Sunday, 11 June 2017

Atcombe Court, Woodchester




Atcombe has 12 acres of grounds around C17 house, with a later added Regency front, in Woodchester. 












 
There are amazing views over the Stroud valley with lakes, mature trees and paddocks. Terraced herbaceous borders, lawns, extensive shrubberies, cutting garden mostly annuals. The long peony border is a palette of colours, bees flit twix poppy and cornflower and there is a woodland walk through beechwood.

 









Monday, 5 June 2017

Murder, Mystery and Flowers



Great night was had by all at the murder mystery evening at Hilton Double Tree @ Cadbury House (just opposite the amazing Cadbury Garden Centre in Somerset)














The Gangsta n Mol themed murder mystery was played out, to a packed dining area, between courses by a really professional amdram group – Murder by Design -  with a well thought out plot - our table got it wrong! The policeman, who was also the writer/director was amazing.














 
The hotel also had a luxurious health spa that we could use gratis (even swam before breckie :)





Returned via Bristol Botanic Gardens, stopping off at a wonderful rustic farm for tea n cake.



The Botanic Garden is situated in Stoke Bishop, a few hundred meters from the edge of Durdham Down and a short walk from Bristol Zoo. In 1882 Bristol University College awarded their Lecturer of Botany, Adolf Leipner, a grant of £15 for the purpose of laying out a botanic garden. Leipner raised a further £89 and the garden was built on waste ground adjacent to the newly opened buildings of University College The resource provides the teaching of plant sciences within the University of Bristol and a resource for local schools.

The University of Bristol Botanic Garden was the first new University botanic garden to be created in the United Kingdom for nearly forty years and contains many exotic species set in inspirational displays against the backdrop of a striking Victorian house.












Tuesday, 30 May 2017

London Weekend





 
Diverse it was. Hot it was :)

Started with a trip to the British Library and back in time to the period of the Russian Revolution.

 




original version of Dr Zhivago















after checking in and resting up it was time to cash in the first of our gift vouchers and join the Sweeney Todd walking tour. The guide was incredibly knowledgable, really done her research. Stories of Sweeney and Mrs Lovett were the thread that ran through an evening stories that touched on Jack the Ripper, The Knights Templar/Hospitaller, Fleet Street printers and St Brides. We wandered back lanes that we hadn't been down before and in good company.


The Temple was an impressive area dating back to the 12th century that was built by the Knights Templar, at the time the richest monastic order in the world, but lost their wealth, position and ended up tortured and executed by the King of France.

They lost the Temple, due to this and how it was inherited by the Knights Hospitaller eventually ending up in the hands of the legal profession today.
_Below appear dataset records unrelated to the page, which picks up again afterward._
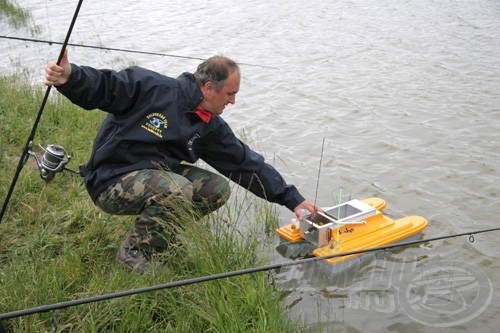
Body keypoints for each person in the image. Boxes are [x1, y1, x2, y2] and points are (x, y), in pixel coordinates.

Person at [44, 50, 321, 273]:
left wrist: (293, 200)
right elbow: (106, 86)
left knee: (216, 189)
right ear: (209, 87)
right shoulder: (153, 88)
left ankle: (158, 240)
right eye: (230, 94)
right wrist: (71, 75)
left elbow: (246, 165)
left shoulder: (210, 126)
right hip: (109, 179)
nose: (234, 102)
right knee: (176, 189)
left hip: (155, 180)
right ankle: (133, 253)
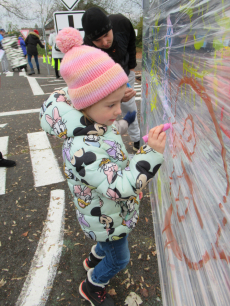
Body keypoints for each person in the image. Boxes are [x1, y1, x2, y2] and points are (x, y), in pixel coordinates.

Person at [39, 28, 166, 306]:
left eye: (118, 102)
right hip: (107, 216)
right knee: (120, 258)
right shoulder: (82, 148)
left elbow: (111, 138)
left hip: (105, 216)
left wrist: (130, 126)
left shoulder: (96, 123)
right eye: (111, 105)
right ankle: (93, 282)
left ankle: (94, 257)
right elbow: (119, 187)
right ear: (85, 104)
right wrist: (151, 155)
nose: (117, 111)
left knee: (107, 247)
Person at [82, 7, 141, 152]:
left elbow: (132, 46)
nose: (104, 42)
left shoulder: (122, 23)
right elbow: (92, 75)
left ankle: (137, 139)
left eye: (106, 35)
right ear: (91, 40)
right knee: (105, 111)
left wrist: (131, 69)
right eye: (98, 40)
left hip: (125, 72)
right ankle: (105, 145)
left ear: (110, 27)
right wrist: (115, 98)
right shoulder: (87, 46)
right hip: (105, 79)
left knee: (130, 107)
Temple Bar is the dividing line between the City of London and the City of Westminster where the heads of convicted criminals were displayed in the C18th but the Temple remains outside the jurisdiction of both the City of London and Westminster.
 

kinda sums up the area today 














Onward through alleyways to Fleet Street to the world of books and printing. Newspapers were printed here from 1487-1980s. Dr Johnson compiled the first English dictionary, Charles Dickens, Oliver Goldsmith, Tennyson, Mark Twain all visited or worked here. They often visited one of the oldest pubs surviving today, first built, just after the Great Fire of London -Ye Old Cheshire Cheese in an alley just off Fleet St, where we stopped off to join them in a pint and a lite bite.
 
 


























 
Whilst the story of Sweeney Todd is just that this lane leads to where the shop would have been and through the pavement grill, not easy to photograph, is a lower rear door leading to an underground passage where the remaining body parts were presumed to have been ditched :-0

 



 












 
 
A beautiful sunset highlighted St Pauls and St Brides (the bakers that used to be situated across from St Brides used its tower as a template for the first ever tiered wedding cake :) 

 










 

 
After a nights R&R it was on the train to Watford Junction and the connection to Warner Bros Studion for the Harry Potter Experience - the second of our gift vouchers (thanx Marion :)




What was unique about this exhibition it was not a theme park but a celebration of the art and artistry of everyone involved in film making - scene makers, model makers, animators, wardrobe, wigs, special effects, camera/sound and so much more. The time just flew by (you can spend as much of it as you like there ;)











our favourite - the Knight Bus
you can animate Dobbie and fly on a Nimbus















The white card and dimensional modelling was such perfection.

 




and costumes and props -
 


Too soon it was time to return home just in time to catch the Tall Ships festival in Gloucester Docks - and the traditional Bank Holiday Monday downpour!